Photo by: Fally Afani/I Heart Local Music – Original article posted at: www.stowetoday.com by Caleigh Cross
The Wailers come to Spruce Peak Performing Arts Center Sunday at 6 p.m. for what lead singer Josh David Barrett hopes will be a uniting spiritual experience.
This Sunday, the Spruce Peak Performing Arts Center audience is in for a spiritual evening with The Wailers.
The band, formed by reggae icon Bob Marley in 1963, has carried on the sounds and traditions of Jamaican reggae and ska music, as Marley requested before he died in 1981.
Family ties to the original Wailers are strong. Aston Barrett Jr. — son of Aston “Family Man” Barrett, the original band’s bassist — is the band’s musical director and drummer. Family Man joins the group on bass when he has the time.
Backup singer Shema McGregor is the daughter of original backup singer Judy Mowatt.
The Wailers’ lead singer, Josh David Barrett, is a cousin to Family Man, and took a few minutes last Friday — right before a show in Miami — to talk about the band’s visit to Stowe.
In Vermont, “it’s always a beautiful energy, despite the cold,” Barrett said. “We always have a good time.”
Barrett was born in New Jersey, but speaks with a Jamaican accent as thick as honey.
Family is the most important thing for The Wailers, Barrett said.

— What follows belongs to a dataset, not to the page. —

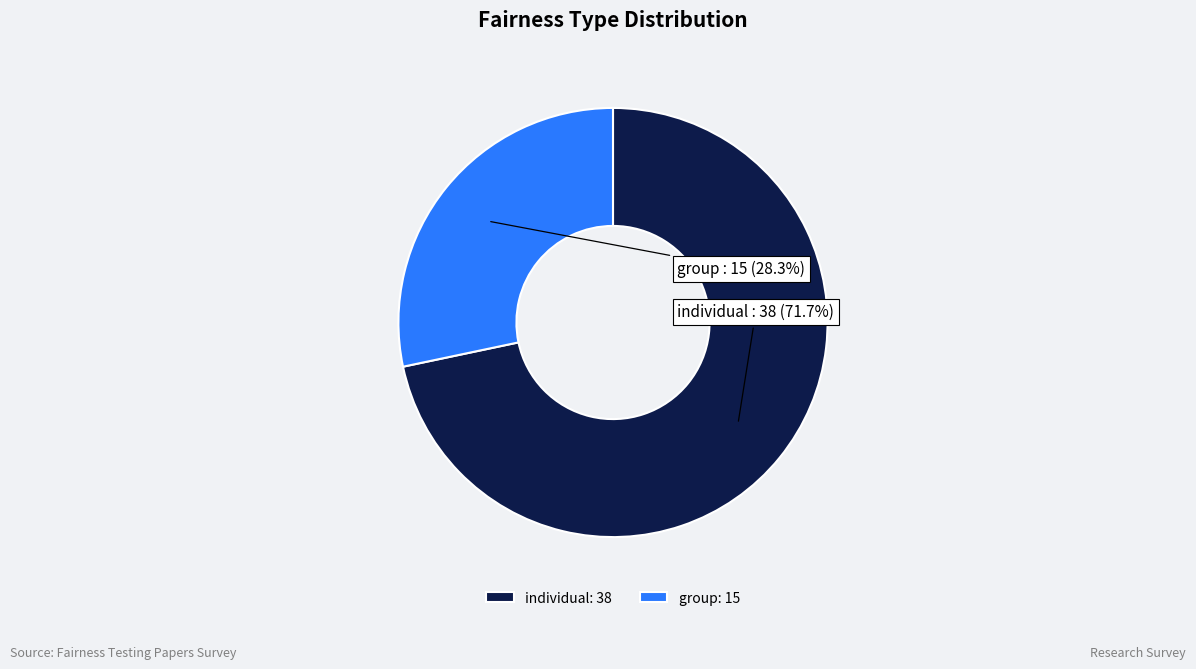

How many segments does this pie chart have?

2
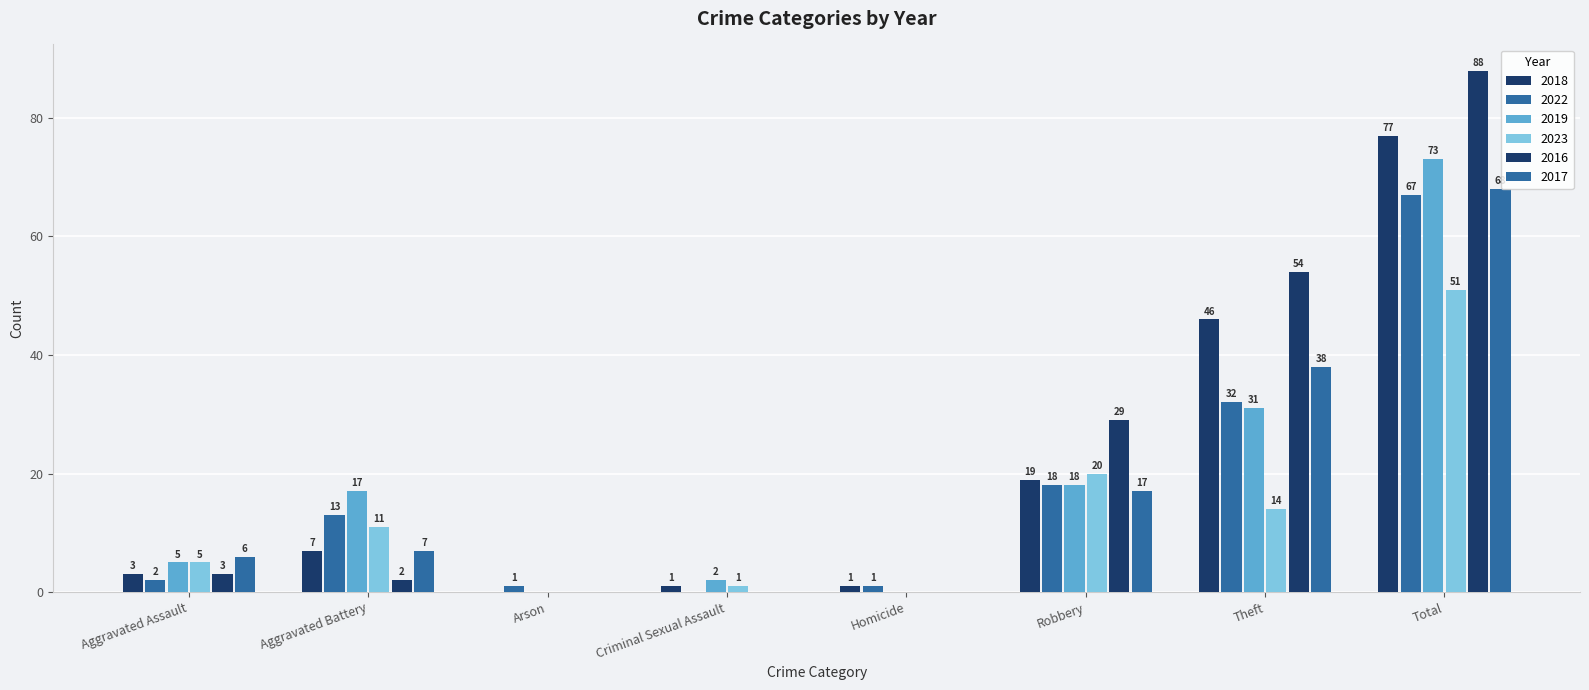

What is the sum of all 2022 values?

134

He views everyone as part of one big family.
“Humanity comes from one place, one mother,” he said, and music unites those common threads and ties them back together.

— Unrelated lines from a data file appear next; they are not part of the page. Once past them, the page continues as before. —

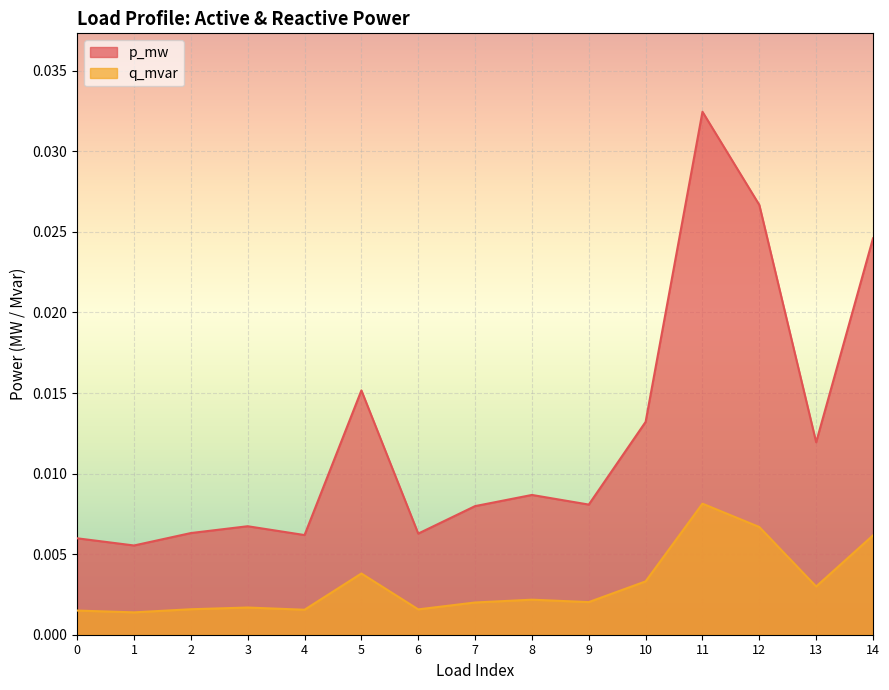

Which series has the widest spread of values?

p_mw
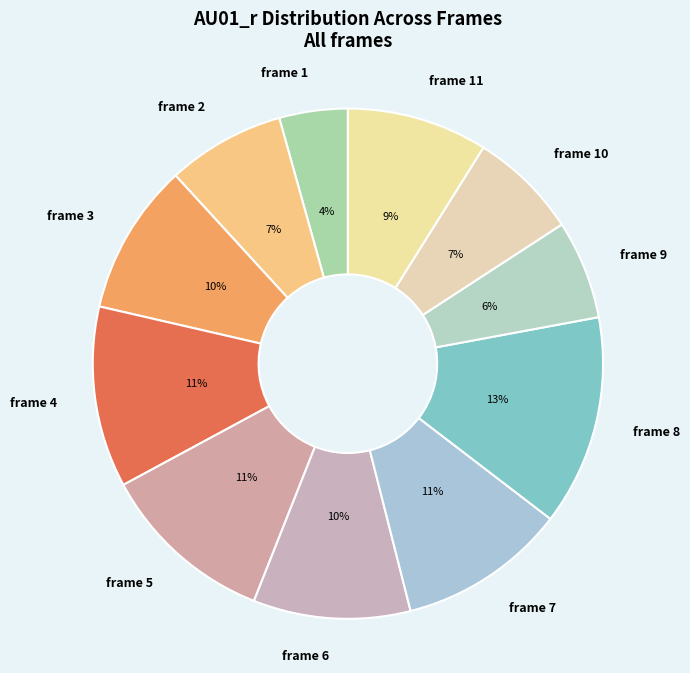

To the nearest percent, what percentage of the pie is frame 1?

4%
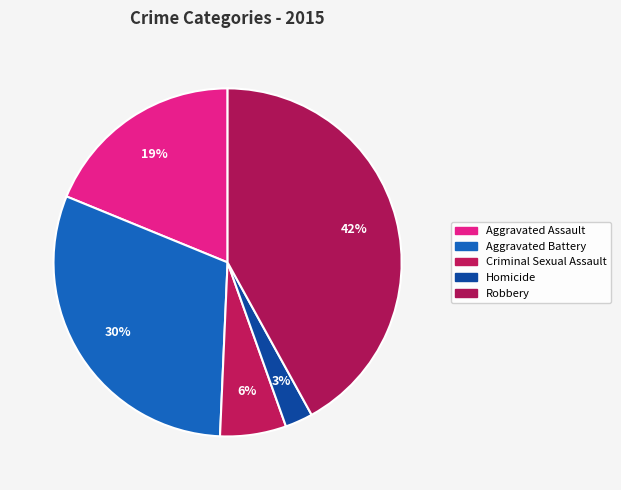

How many slices are in this pie chart?

5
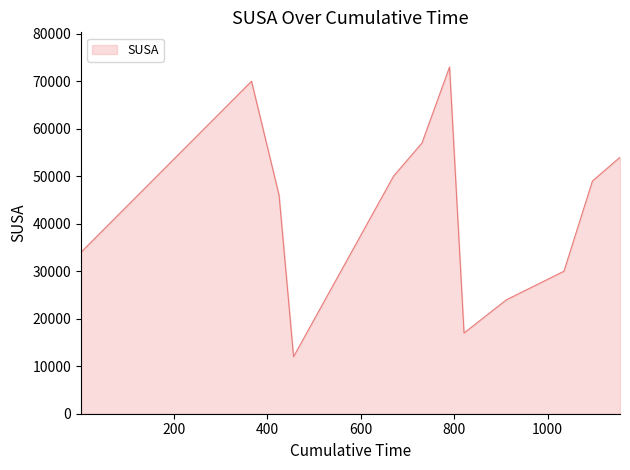

How many lines are shown in the chart?

1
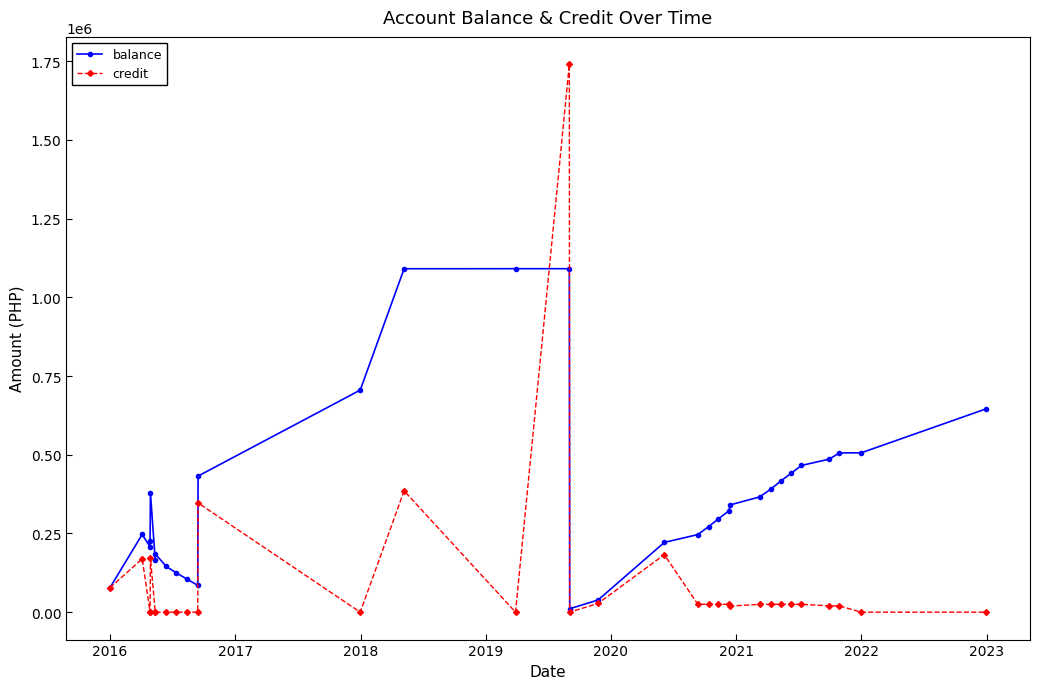

How many interior local peaks does the balance series have?

3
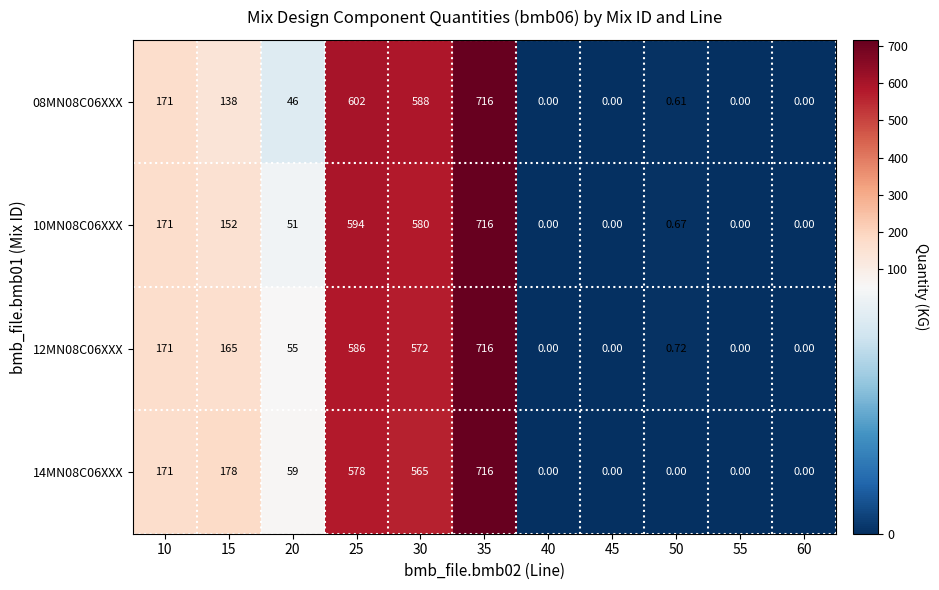

At how many categories does at least one series exceed 374?

3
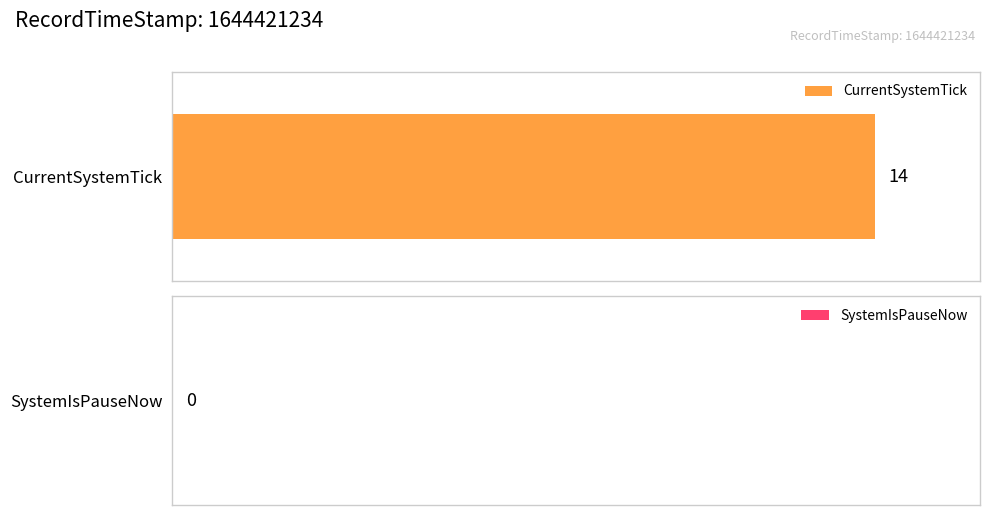

What is the greatest value displayed?

14.0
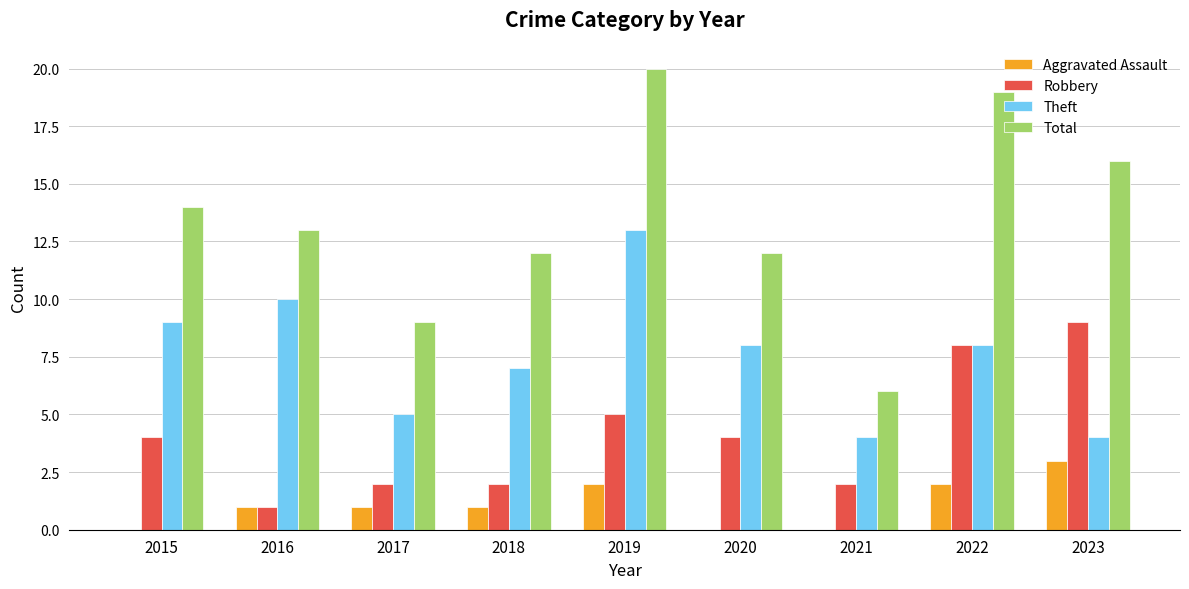

What is the total value across all series at 2019?

40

He found out he was related to Family Man Barrett at age 14, when he was getting into reggae music and learning to play bass in his church band.
“It was a uniting factor for me, finding my place in this time as one of those ancient men, and come to do Jah works in this time,” Barrett said.
He says the Spruce Peak crowd will hear music from “the golden age” of Bob Marley and The Wailers, and get “a sneak peek” into new music the group has been working on.
The band has worked through a rotation of membership, bringing new energy in, Barrett said.
“We want to capture that vibe now and add that to what we’ve been working on. I want to say that this music is also a mystical music, because Wailers music is music for the people. We hope always the message is relevant,” he said.
One song, “Stand Firm,” was written just before the far-right rally in Charlottesville, Va., last August, where Heather Heyer, 32, was killed when she was run over protesting racism.
“There’s a need for this, and there’s a cry of the people that must be heard. Those who are in power and have the power to change must work for that change and stop the divisive tactics,” Barrett said.
Barrett hopes to see an end to racism and political unrest in his lifetime.
“I pray so. We’re working toward it every day. If not, may the generation coming onward carry it until completion,” he said.
Barrett wants everyone to bring positive energy to Sunday night’s show — but “even if you have a negative energy, we hope to uplift that. When you leave out of a Wailers concert, it is a spiritual experience as well as a natural one, where you’re dancing and moving, but we hope your soul is set free,” he said. “We’re going to jam it in the name of the Lord. … We hope you will take that love and invite a friend and bring them next time.”
Music is a spiritual uniting force, and Barrett hopes people leave the Wailers’ show as one big family.
“Those who love truth, those who love justice and hate aggression, you will find lean farther toward music,” he said. “That is what we aspire to every night. We never want days without that grace of the Most High that makes us singers and players of instruments as one. That is the essence.”